Between Education and Paternalism: Societal Policy Implications

Taxation of legally consumed products is inherently fraught with normative tensions. In a liberal society, it is the role of the state to promote health-conscious behaviour through education, awareness, and prevention - not to penalise or effectively prohibit individual consumption choices through excessive fiscal measures. A tax policy that renders legal value chains structurally unviable not only infringes upon economic freedoms but, in effect, may equate to a de facto ban on professional activity. European primary law sets clear boundaries in this regard.

 

Fiscal Sustainability Instead of Tax Risks

Paraprohibitive taxation is not only questionable from a public health perspective, but also fiscally counterproductive. Consumption taxes, such as tobacco excise, have historically served as reliable sources of government revenue. A decline in legal sales volumes caused by excessive taxation would jeopardise this function. The foreseeable consequences would be growing tax losses, a loss of regulatory control, and an expanding black market. Thus, a supposedly health-driven tax strategy would ultimately backfire from a fiscal standpoint.

 

Risk Differentiation Instead of Blanket Measures

Treating all tobacco and nicotine products the same is untenable from a regulatory perspective. Different product categories—such as traditional cigarettes, heated tobacco products, e-cigarettes, or oral nicotine products—carry varying levels of risk. A tax policy grounded in evidence must reflect these differences. Countries like Sweden demonstrate that differentiated tax regimes can support public health objectives while remaining compatible with market realities. In contrast, blanket taxation is neither appropriate nor effective.

 

Youth Protection and Oversight: The Value of Legal Distribution

A functioning legal market is essential for protecting young people. Only where products are sold through trained retailers, subject to age verification systems and regulated distribution channels, can legitimate protective goals be meaningfully enforced. Over-taxation that destroys these structures simultaneously undermines the ability to regulate.

 

Conclusion: Towards a Responsible and Proportionate Tax Policy

The European Tobacco Wholesalers Association (ETV) firmly opposes the introduction of paraprohibitive taxation on tobacco and nicotine products.

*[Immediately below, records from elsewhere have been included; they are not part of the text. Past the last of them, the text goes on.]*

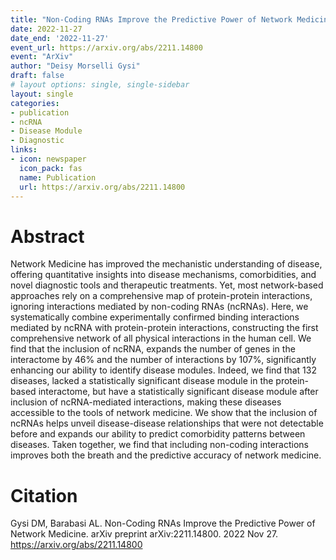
 ```yaml
---
title: "Non-Coding RNAs Improve the Predictive Power of Network Medicine"
date: 2022-11-27
date_end: '2022-11-27'
event_url: https://arxiv.org/abs/2211.14800
event: "ArXiv"
author: "Deisy Morselli Gysi"
draft: false
# layout options: single, single-sidebar
layout: single
categories:
- publication
- ncRNA
- Disease Module
- Diagnostic
links:
- icon: newspaper
  icon_pack: fas
  name: Publication
  url: https://arxiv.org/abs/2211.14800
---
```

# Abstract

Network Medicine has improved the mechanistic understanding of disease, offering quantitative insights into disease mechanisms, comorbidities, and novel diagnostic tools and therapeutic treatments. Yet, most network-based approaches rely on a comprehensive map of protein-protein interactions, ignoring interactions mediated by non-coding RNAs (ncRNAs). Here, we systematically combine experimentally confirmed binding interactions mediated by ncRNA with protein-protein interactions, constructing the first comprehensive network of all physical interactions in the human cell. We find that the inclusion of ncRNA, expands the number of genes in the interactome by 46% and the number of interactions by 107%, significantly enhancing our ability to identify disease modules. Indeed, we find that 132 diseases, lacked a statistically significant disease module in the protein-based interactome, but have a statistically significant disease module after inclusion of ncRNA-mediated interactions, making these diseases accessible to the tools of network medicine. We show that the inclusion of ncRNAs helps unveil disease-disease relationships that were not detectable before and expands our ability to predict comorbidity patterns between diseases. Taken together, we find that including non-coding interactions improves both the breath and the predictive accuracy of network medicine.

# Citation
Gysi DM, Barabasi AL. Non-Coding RNAs Improve the Predictive Power of Network Medicine. arXiv preprint arXiv:2211.14800. 2022 Nov 27.
https://arxiv.org/abs/2211.14800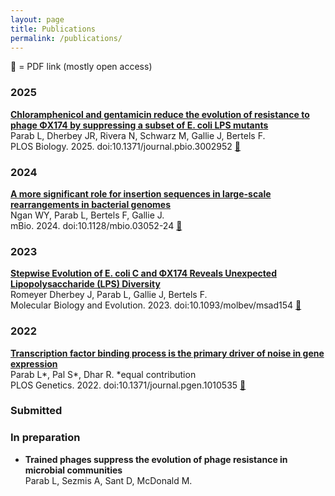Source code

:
 ```yaml
---
layout: page
title: Publications
permalink: /publications/
---
```


📕 = PDF link (mostly open access)

### 2025

[**Chloramphenicol and gentamicin reduce the evolution of resistance to phage ΦX174 by suppressing a subset of E. coli LPS mutants**](https://journals.plos.org/plosbiology/article?id=10.1371/journal.pbio.3002952) <br>
Parab L, Dherbey JR, Rivera N, Schwarz M, Gallie J, Bertels F. <br>
PLOS Biology. 2025. doi:10.1371/journal.pbio.3002952 [📕](https://journals.plos.org/plosbiology/article/file?id=10.1371/journal.pbio.3002952&type=printable)


### 2024

[**A more significant role for insertion sequences in large-scale rearrangements in bacterial genomes**](https://journals.asm.org/doi/10.1128/mbio.03052-24) <br>
Ngan WY, Parab L, Bertels F, Gallie J. <br>
mBio. 2024. doi:10.1128/mbio.03052-24 [📕](https://journals.asm.org/doi/reader/10.1128/mbio.03052-24)

<!-- Include thesis? **bold** -->

### 2023

[**Stepwise Evolution of E. coli C and ΦX174 Reveals Unexpected Lipopolysaccharide (LPS) Diversity**](https://academic.oup.com/mbe/article/40/7/msad154/7217154) <br>
Romeyer Dherbey J, Parab L, Gallie J, Bertels F. <br>
Molecular Biology and Evolution. 2023. doi:10.1093/molbev/msad154 [📕](https://academic.oup.com/mbe/article-pdf/40/7/msad154/50960158/msad154.pdf)


### 2022

[**Transcription factor binding process is the primary driver of noise in gene expression**](https://journals.plos.org/plosgenetics/article?id=10.1371/journal.pgen.1010535) <br>
Parab L*, Pal S*, Dhar R. *equal contribution <br>
PLOS Genetics. 2022. doi:10.1371/journal.pgen.1010535 [📕](https://journals.plos.org/plosgenetics/article/file?id=10.1371/journal.pgen.1010535&type=printable)



### Submitted

<!-- - Glynatsi, N. E., Ethan A., Nowak M. A., Hilbe C., **Conditional cooperation with longer memory**.
[Preprint](https://arxiv.org/abs/2402.02437). -->


### In preparation

- **Trained phages suppress the evolution of phage resistance in microbial communities** <br>
  Parab L, Sezmis A, Sant D, McDonald M. 

<!-- in the future, try a layout like Carolin Wendling or Ruth Ley's lab with the Title at the top, being a hyperlink. Then next line, authors' names. next line, Journal name, year, doi. -->
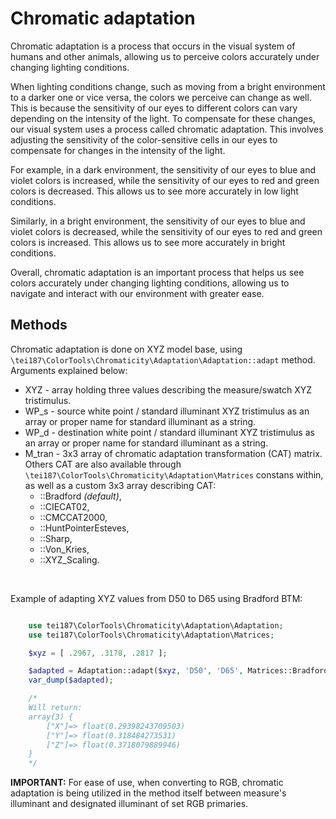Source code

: # **Chromatic adaptation**

Chromatic adaptation is a process that occurs in the visual system of humans and other animals, allowing us to perceive colors accurately under changing lighting conditions.

When lighting conditions change, such as moving from a bright environment to a darker one or vice versa, the colors we perceive can change as well. This is because the sensitivity of our eyes to different colors can vary depending on the intensity of the light. To compensate for these changes, our visual system uses a process called chromatic adaptation. This involves adjusting the sensitivity of the color-sensitive cells in our eyes to compensate for changes in the intensity of the light.

For example, in a dark environment, the sensitivity of our eyes to blue and violet colors is increased, while the sensitivity of our eyes to red and green colors is decreased. This allows us to see more accurately in low light conditions.

Similarly, in a bright environment, the sensitivity of our eyes to blue and violet colors is decreased, while the sensitivity of our eyes to red and green colors is increased. This allows us to see more accurately in bright conditions.

Overall, chromatic adaptation is an important process that helps us see colors accurately under changing lighting conditions, allowing us to navigate and interact with our environment with greater ease.

## Methods

Chromatic adaptation is done on XYZ model base, using `\tei187\ColorTools\Chromaticity\Adaptation\Adaptation::adapt` method. Arguments explained below:
* XYZ - array holding three values describing the measure/swatch XYZ tristimulus.
* WP_s - source white point / standard illuminant XYZ tristimulus as an array or proper name for standard illuminant as a string.
* WP_d - destination white point / standard illuminant XYZ tristimulus as an array or proper name for standard illuminant as a string.
* M_tran - 3x3 array of chromatic adaptation transformation (CAT) matrix. Others CAT are also available through `\tei187\ColorTools\Chromaticity\Adaptation\Matrices` constans within, as well as a custom 3x3 array describing CAT:
    * ::Bradford _(default)_,
    * ::CIECAT02,
    * ::CMCCAT2000,
    * ::HuntPointerEsteves,
    * ::Sharp,
    * ::Von_Kries,
    * ::XYZ_Scaling.

<br>

Example of adapting XYZ values from D50 to D65 using Bradford BTM:
```php

    use tei187\ColorTools\Chromaticity\Adaptation\Adaptation;
    use tei187\ColorTools\Chromaticity\Adaptation\Matrices;

    $xyz = [ .2967, .3178, .2817 ];

    $adapted = Adaptation::adapt($xyz, 'D50', 'D65', Matrices::Bradford);
    var_dump($adapted);

    /*
    Will return:
    array(3) {
        ["X"]=> float(0.29398243709503)
        ["Y"]=> float(0.318484273531)
        ["Z"]=> float(0.3718079889946)
    }
    */
```

**IMPORTANT:** For ease of use, when converting to RGB, chromatic adaptation is being utilized in the method itself between measure's illuminant and designated illuminant of set RGB primaries.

Such measures erode the legitimacy of fiscal governance, destabilise regulated market structures, promote illicit parallel economies, and violate the principles of evidence-based and proportionate regulation. The ETV advocates for a nuanced, risk-based tax approach that balances public health goals with economic pragmatism, legal certainty, and social responsibility.

 

1 European Parliament: Resolution„Strengthening Europe in the fight against cancer - towards a comprehensive and coordinated strategy“ (A9-0001/2022), adopted on 16 February 2022.